_Description of the task_
Your copy should match the records exactly, except that it contains no pictures.

##### Given data #####

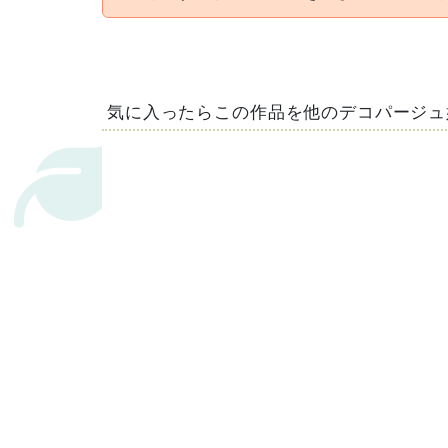
気に入ったらこの作品を他のデコパージュ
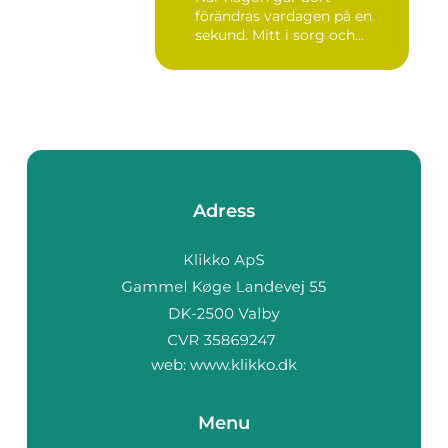
förändras vardagen på en
sekund. Mitt i sorg och...
Adress
web:
www.klikko.dk
Menu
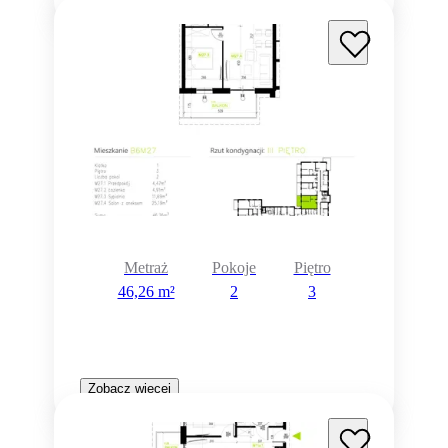
Metraż
Pokoje
Piętro
46,26 m²
2
3
Zobacz więcej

#####

_Solution_
気に入ったらこの作品を他のデコパージュ
förändras vardagen på en
sekund. Mitt i sorg och...
Adress
web:
www.klikko.dk
Menu
Metraż
Pokoje
Piętro
46,26 m²
2
3
Zobacz więcej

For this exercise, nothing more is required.